EXCERPT TO READ:
=== Section Start ===
The National Park Service and SHPOs can — and should — be engaged to provide preliminary feedback and advice in the early stages of project planning.  According to the NPS, “Parts 1 and 2 of the application will each generally be reviewed within 60 days of receipt of a completed, adequately documented application (30 days at the State level and 30 days at the Federal level).”

Monetizing the tax credits to finance the project

While developers could certainly use the HTCs to offset their own federal and state tax liabilities, they will more typically “sell” the tax credits and use the capital raised to offset the project costs or to obtain financing.  Note the quotation marks around “sell”… federal historic tax credits are issued to the property owner and are non-transferable.  To work around this limitation, it is common practice for a tax credit investor to be admitted into the property ownership group – most commonly as a partner in an LLC – in exchange for a capital contribution.

In such a partnership the developer will typically assume the role of general partner, managing the rehab project and operating the property, while the investor is given a limited partner role with no operational control or authority.  However, it is important to touch on three important points:

  1. Federal and state historic tax credits are allocated based on their proportionate share of partnership profits (i.e., a partner that owns a 75% interest in the LLC will be allocated 75% of the tax credits).

  2. The IRS requires that the transaction by which the tax credit investor joins the ownership group must have “economic substance”, meaning that the investor must have a clear stake in the economic success of the project (i.e., they must be able to prove that they have legitimate upside and downside risk).  The Property Metrics article referenced earlier offers several ways in which this can be undertaken.
=== Section End ===
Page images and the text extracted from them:
=== Section Start ===
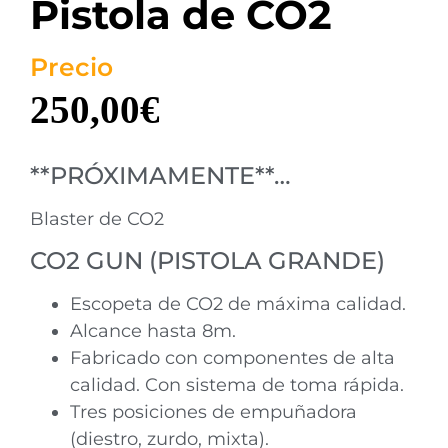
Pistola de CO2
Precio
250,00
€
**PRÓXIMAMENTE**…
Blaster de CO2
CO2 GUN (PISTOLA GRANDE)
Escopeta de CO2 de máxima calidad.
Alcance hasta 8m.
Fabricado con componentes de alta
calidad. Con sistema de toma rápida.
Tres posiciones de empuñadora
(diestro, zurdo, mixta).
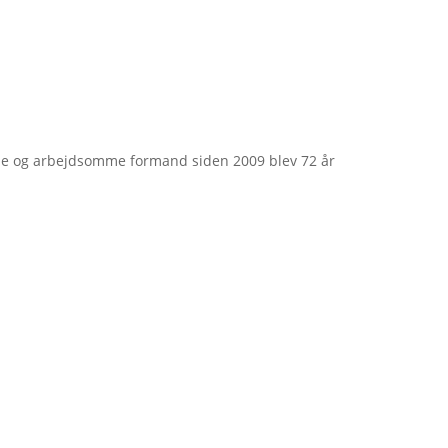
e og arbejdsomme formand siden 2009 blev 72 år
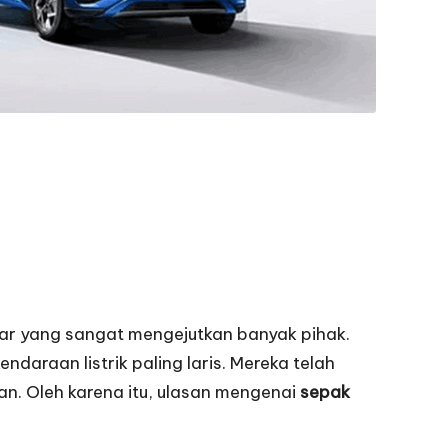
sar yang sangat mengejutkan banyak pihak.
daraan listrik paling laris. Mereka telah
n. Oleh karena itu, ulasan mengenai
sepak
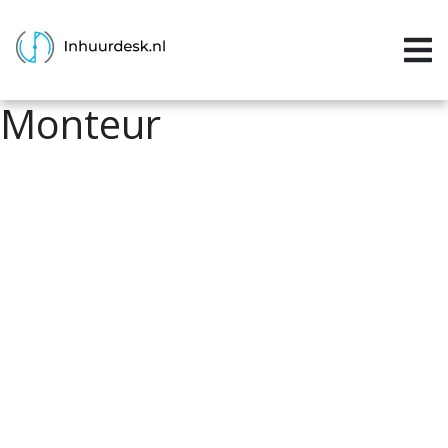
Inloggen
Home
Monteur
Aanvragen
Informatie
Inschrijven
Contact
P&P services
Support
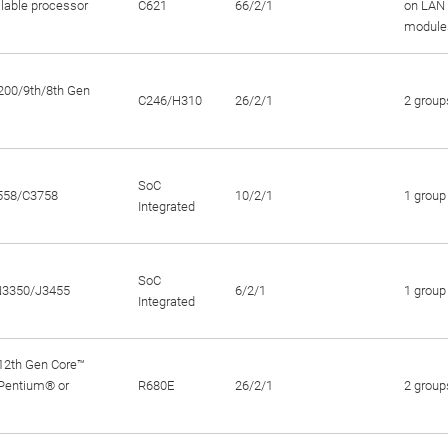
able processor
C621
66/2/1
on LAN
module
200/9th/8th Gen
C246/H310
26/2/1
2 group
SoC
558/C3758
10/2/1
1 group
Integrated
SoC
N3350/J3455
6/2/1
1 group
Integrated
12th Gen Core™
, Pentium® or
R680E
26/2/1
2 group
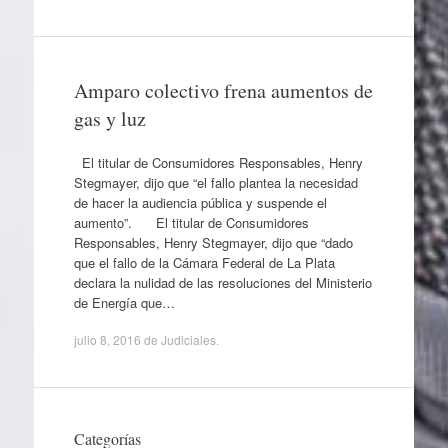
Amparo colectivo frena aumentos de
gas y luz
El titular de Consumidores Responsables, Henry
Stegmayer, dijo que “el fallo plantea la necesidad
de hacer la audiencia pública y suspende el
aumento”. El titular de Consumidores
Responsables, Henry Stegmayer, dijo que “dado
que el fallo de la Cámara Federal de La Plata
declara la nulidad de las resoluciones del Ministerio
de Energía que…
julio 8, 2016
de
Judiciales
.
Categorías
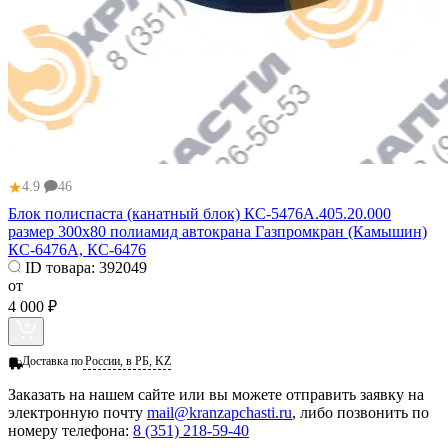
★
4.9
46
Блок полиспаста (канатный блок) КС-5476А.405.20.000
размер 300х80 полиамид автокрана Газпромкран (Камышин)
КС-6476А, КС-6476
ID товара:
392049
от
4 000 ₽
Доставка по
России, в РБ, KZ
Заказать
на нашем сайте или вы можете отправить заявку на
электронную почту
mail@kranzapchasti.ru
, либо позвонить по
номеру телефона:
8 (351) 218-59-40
=== Section End ===
TASK INSTRUCTIONS:
A: Copy out the full text on historic tax credits word for word.
B: In the records, reproduce everything from the line containing "Amparo colectivo frena aumentos de" down to the end, with "audiencia pública" swapped for "consulta pública" and nothing else altered. Leave the pictures out.
The text and the records come from unrelated sources.

YOUR RESPONSES:
A:
The National Park Service and SHPOs can — and should — be engaged to provide preliminary feedback and advice in the early stages of project planning.  According to the NPS, “Parts 1 and 2 of the application will each generally be reviewed within 60 days of receipt of a completed, adequately documented application (30 days at the State level and 30 days at the Federal level).”

Monetizing the tax credits to finance the project

While developers could certainly use the HTCs to offset their own federal and state tax liabilities, they will more typically “sell” the tax credits and use the capital raised to offset the project costs or to obtain financing.  Note the quotation marks around “sell”… federal historic tax credits are issued to the property owner and are non-transferable.  To work around this limitation, it is common practice for a tax credit investor to be admitted into the property ownership group – most commonly as a partner in an LLC – in exchange for a capital contribution.

In such a partnership the developer will typically assume the role of general partner, managing the rehab project and operating the property, while the investor is given a limited partner role with no operational control or authority.  However, it is important to touch on three important points:

  1. Federal and state historic tax credits are allocated based on their proportionate share of partnership profits (i.e., a partner that owns a 75% interest in the LLC will be allocated 75% of the tax credits).

  2. The IRS requires that the transaction by which the tax credit investor joins the ownership group must have “economic substance”, meaning that the investor must have a clear stake in the economic success of the project (i.e., they must be able to prove that they have legitimate upside and downside risk).  The Property Metrics article referenced earlier offers several ways in which this can be undertaken.

B:
Amparo colectivo frena aumentos de
gas y luz
El titular de Consumidores Responsables, Henry
Stegmayer, dijo que “el fallo plantea la necesidad
de hacer la consulta pública y suspende el
aumento”. El titular de Consumidores
Responsables, Henry Stegmayer, dijo que “dado
que el fallo de la Cámara Federal de La Plata
declara la nulidad de las resoluciones del Ministerio
de Energía que…
julio 8, 2016
de
Judiciales
.
Categorías
★
4.9
46
Блок полиспаста (канатный блок) КС-5476А.405.20.000
размер 300х80 полиамид автокрана Газпромкран (Камышин)
КС-6476А, КС-6476
ID товара:
392049
от
4 000 ₽
Доставка по
России, в РБ, KZ
Заказать
на нашем сайте или вы можете отправить заявку на
электронную почту
mail@kranzapchasti.ru
, либо позвонить по
номеру телефона:
8 (351) 218-59-40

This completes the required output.